Are Ethics Non-Essential?
The English Puritan Richard Baxter popularised the famous maxim, “In essentials unity; in non-essentials liberty; in all things love” ... The essentials of Christian belief are clearly listed in the Nicene Creed ... These, then, are the “essentials” around which we can all unite and beyond which we just grant liberty for differing opinions about issues relating to the future of Israel, or the chronology of the end times, or the nature of the priesthood, or the practice of the gifts of the Spirit, or church governance, or even (dare I say it?) impassioned perspectives about marriage and human sexuality. Such topics are all extremely important. We should think about them very carefully indeed and form opinions. But since they do not feature in the Creed they must never be allowed to define orthodoxy or divide the church. The Nicene Creed provides a common language for having conversation within the family of God and having mastered its vocabulary, there is much for us to discuss!
If something is in the Creed, Christians must be united on it, but if it isn’t, we must grant liberty. Orthodoxy is essential; orthopraxy is not. Beliefs, at least the central ones, are essential; ethics, sexual or otherwise, are not. We unite around what we believe, not what we do. It was a provocative paragraph—despite the fact that I agree with Pete on most of his examples—so I made a note to come back to it, and finished the book (which, as anyone who has read Pete before will already know, is a wonderful and inspiring story of prayer, faith and breakthrough).
A short while later, I was reading Alastair Roberts’ most recent Davenant booklet and came across this (emphasis added):
Christian ethics are ... the shape that orthodoxy should take in practice. And, where Christian ethics are compromised, the undermining of the creed is seldom far behind. Whether it is the toleration of substantial moral disagreement and failure to exercise discipline in a manner that undermines the holy unity of the Church, the downplaying of the body and God’s claims upon it, the denial of an objective force to God’s creative ordering of the world, or the radical devaluation of the biblical witness, the downgrading of the truths of the creed has often been the consequence of the rejection of Christian ethical norms. In particular, where significant ethical differences are tolerated, the clarity and authority of the testimony of the Scriptures themselves is practically abandoned.
In practice, that is, you cannot separate ethics from dogmatics, orthopraxy from orthodoxy, what we believe from what we do, faith from works.
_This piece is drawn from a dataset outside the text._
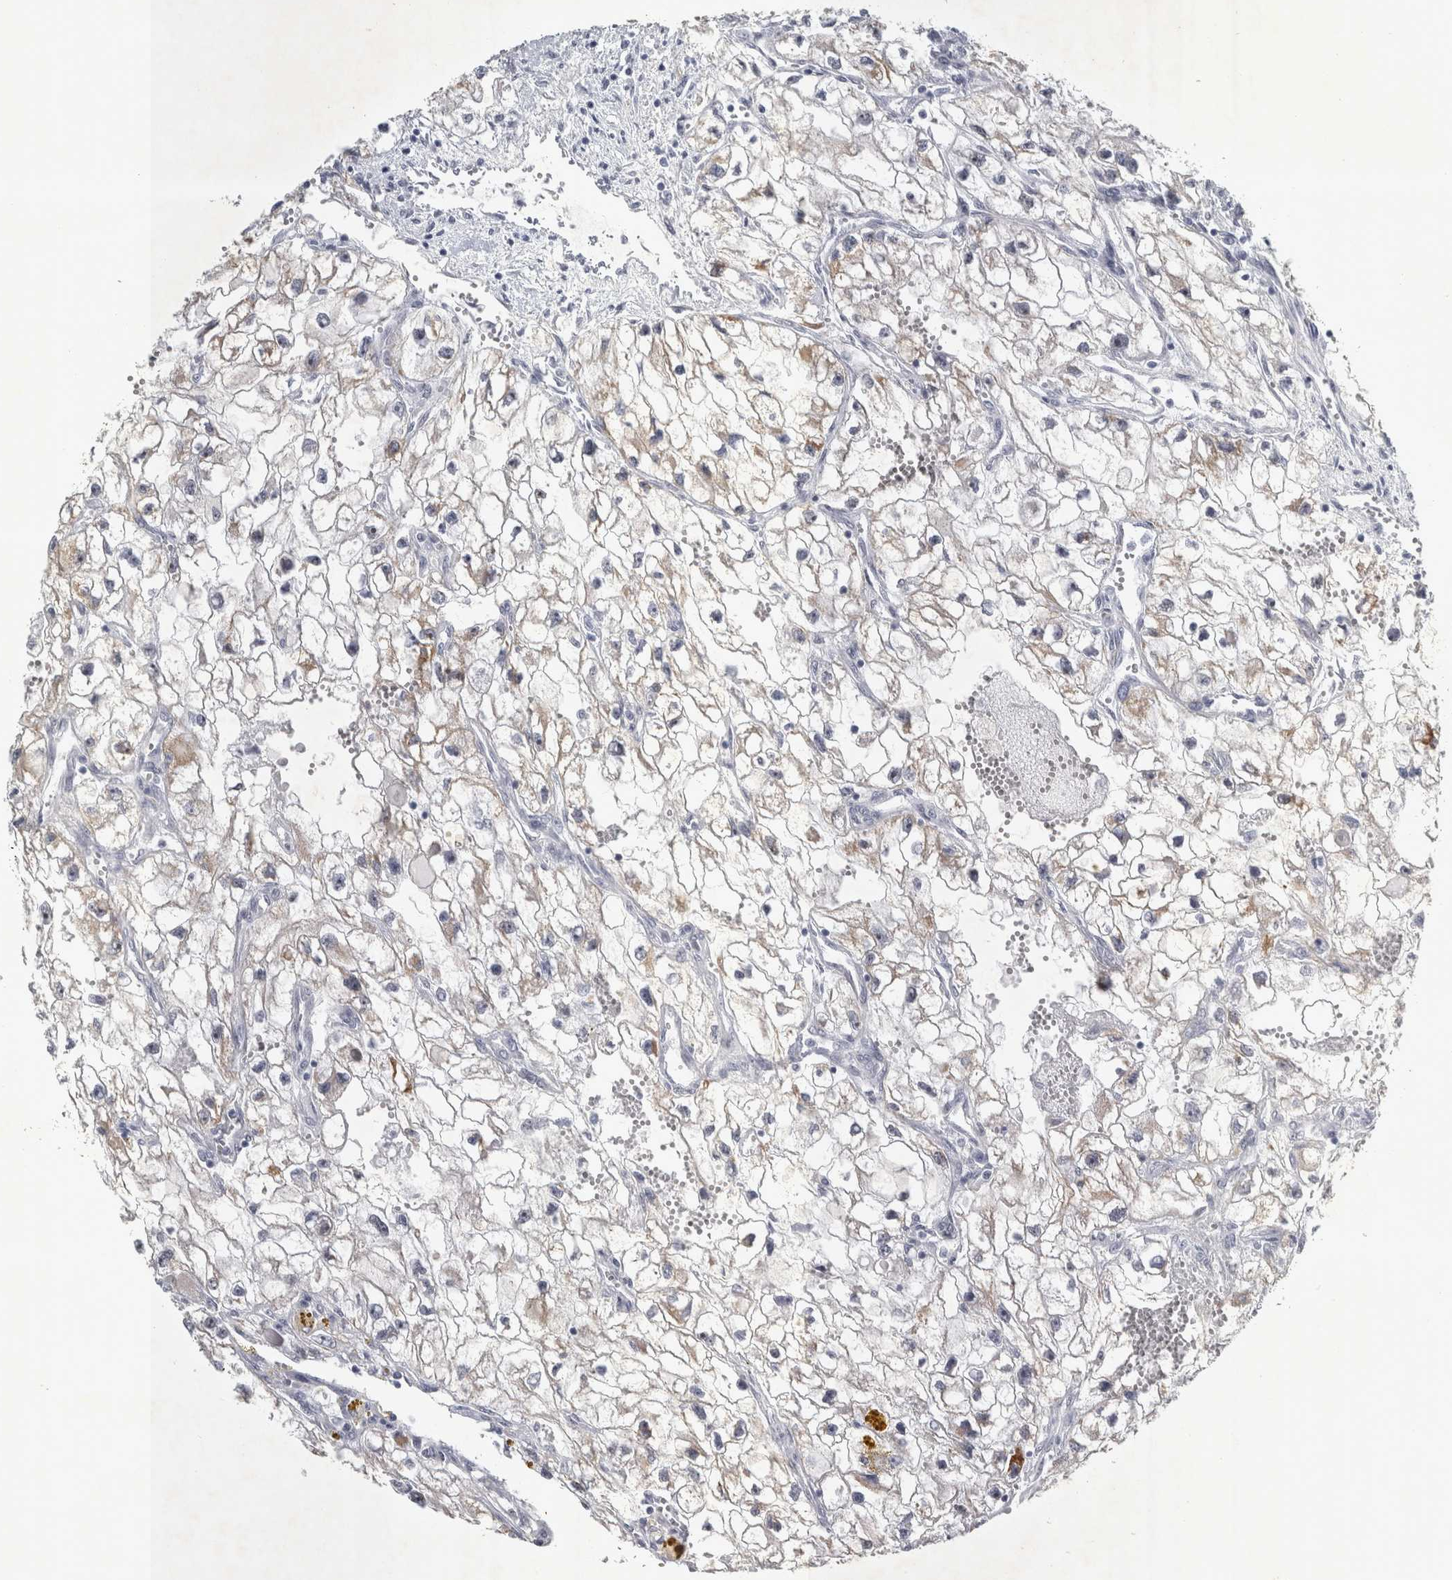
{"staining": {"intensity": "weak", "quantity": "25%-75%", "location": "cytoplasmic/membranous"}, "tissue": "renal cancer", "cell_type": "Tumor cells", "image_type": "cancer", "snomed": [{"axis": "morphology", "description": "Adenocarcinoma, NOS"}, {"axis": "topography", "description": "Kidney"}], "caption": "Protein expression analysis of human adenocarcinoma (renal) reveals weak cytoplasmic/membranous staining in about 25%-75% of tumor cells. Immunohistochemistry (ihc) stains the protein in brown and the nuclei are stained blue.", "gene": "FXYD7", "patient": {"sex": "female", "age": 70}}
The Creed, Alastair argues in the rest of the booklet, was never intended to be separated from the moral imperatives of Christian teaching as contained in the Law, or the Sermon on the Mount, or whatever. (An obvious example: the prohibition of murder is not something about which we should exercise liberty.) So ethics are essential.
It won’t surprise regular readers that I agree with Alastair on this one, not least because of my studies in Paul. (Paul clearly regards the eating of meat and the celebration of certain days as “disputable matters.” But when he hears about a man having sex with his stepmother, he doesn’t say “exercise liberty,” but “purge the evil person from among you!”) There are things I could do, not just things I could believe, which, if I was not repentant, would lead my brothers and sisters to remove me from the church, both for the good of me and the whole congregation. But in some ways I suspect our focus on sex in this discussion—and this is the example that both Pete and Alastair use, for obvious contemporary reasons—makes this harder to see, because we know what it will cost us. We know it will mean confronting X, preventing Y from joining us at communion, and having Z regard us as nasty people for doing so. It would be easier to see, I suspect, if the ethical issue was something everybody we know regards as morally reprehensible, yet which some Christians have done (and approved of) nevertheless.
Tragically there are plenty of examples. Let’s say you were part of a church in Rwanda’s Kabgayi parish in May 1994, where 65,000 local Tutsi were killed in the space of three months. Would you agree to disagree with the Christians who were directly involved, on the grounds that it wasn’t mentioned in the Creed? What about the members of the German church who not only failed to oppose the Nazis, but swallowed their antisemitism wholesale (to the point of expunging Old Testament references and Hebrew words like “Hallelujah” from their hymnbooks)? Do you agree with abolitionists like Frederick Douglass that the Evangelical Alliance should exclude slaveholders? Would you share communion with those in the American South who participated in lynchings on Saturday and then turned up to church on Sunday? Or would you regard all these things as matters of liberty?
These are emotive questions. And the point here is not that all Christian ethical positions are morally equivalent (which they clearly aren’t), nor that they all require the same responses (which they clearly don’t). The point is that, when we step back from the specific debates of our own generation, we can often see the principles at work a bit more clearly. Some ethical positions are so central to Christianity, even if they are not mentioned in the Creed, that we have to stand our ground on them and, if necessary, separate from those who act otherwise—and if we introduce enough historical distance, we all know that. How to tell exactly which positions they are is not necessarily straightforward (although the Ten Commandments are probably a decent place to start). But when faced with a credal minimalism on the essentials of Christianity, in which what we believe is non-negotiable but what we do is not, it is worth pausing and asking where it comes from, and whether it is actually true. Dogmatics is ethics, as Karl Barth put it. For faith without works is dead.